2019. Motherless Brooklyn se dévoile enfin. Edward Norton, en plus de la casquette de réalisateur, endosse le chapeau du détective Lionel Essrog. Un paria du macadam, atteint du syndrome de Gilles de la Tourette, pris sous l’aile d’un ancien mafieux local, Frank Minna, dirigeant une agence de détective. Sans son protecteur, Lionel n’aurait pas pu gravir les échelons et être respecté dans la rue à cause de sa maladie. Mais le jour où son boss se fait allumer par une bande rivale dans une ruelle de New York, celui-ci se retrouve seul à devoir mener l’enquête sur la mort de son mentor et ami.

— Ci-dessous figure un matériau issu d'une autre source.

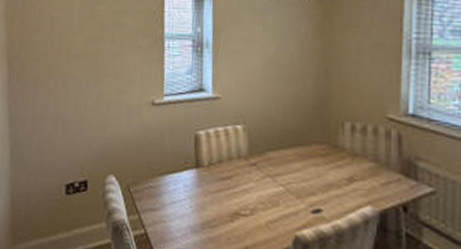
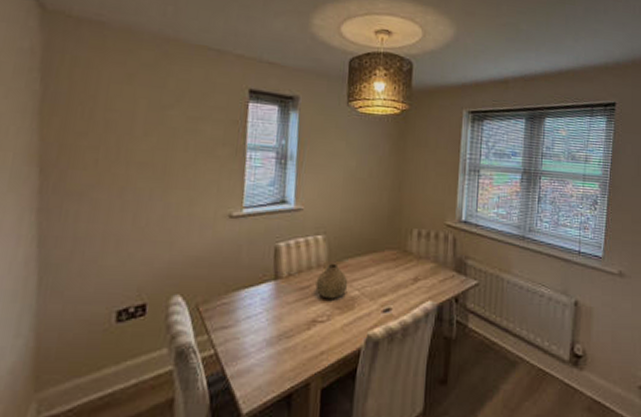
vase: none [237,154,271,193] -> present [315,263,348,299]

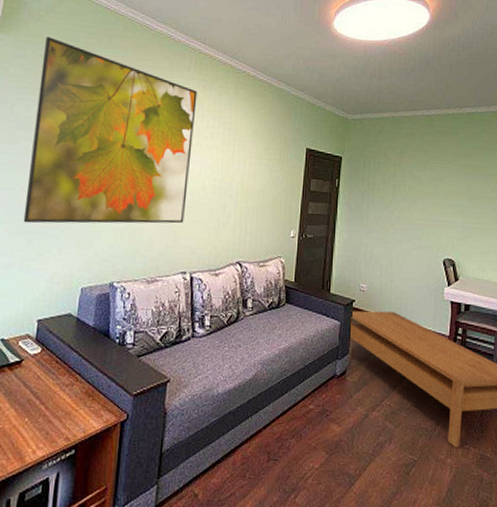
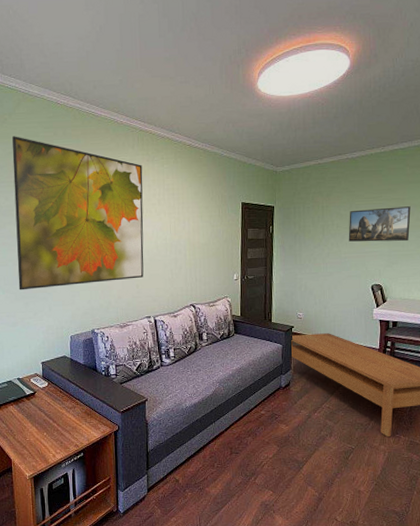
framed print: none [420,172,487,214] -> present [348,206,411,242]

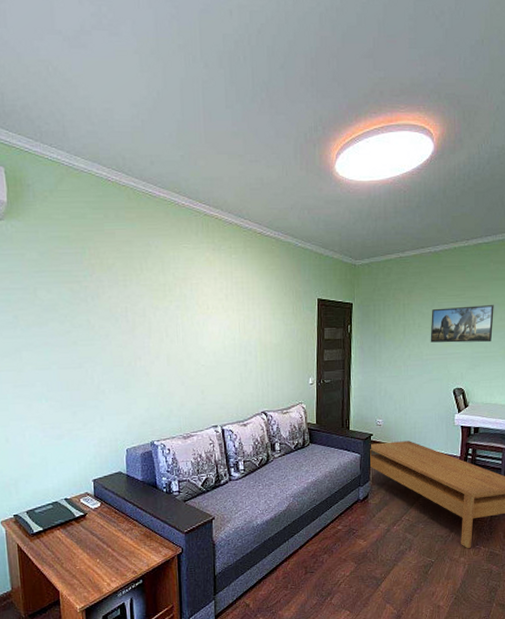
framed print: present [12,136,144,290] -> none [54,217,210,398]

Jusqu’à ce qu’il fasse la connaissance d’une mystérieuse femme.

Ambiance vintage, tripots enfumés, Tommy Gun fumants et jazz crémeux… Edward Norton prend la part d’un lion en incarnant le héros, reprenant les symptômes de Gilles de la Tourette qu’il avait déjà utilisé dans The Score en 2001. Motherless Brooklyn est une adaptation soignée rappelant le cinéma des 50’s et les histoires pulp. Une version East Coast du Chinatown de Roman Polanski. On retrouve également au casting Bruce Willis, dans le rôle de Frank Mina, Willem Dafoe, Alec Baldwin, Gugu Mbatha-Raw ou encore Michael Kenneth Williams et Leslie Mann. Sortie prévue le 4 décembre prochain.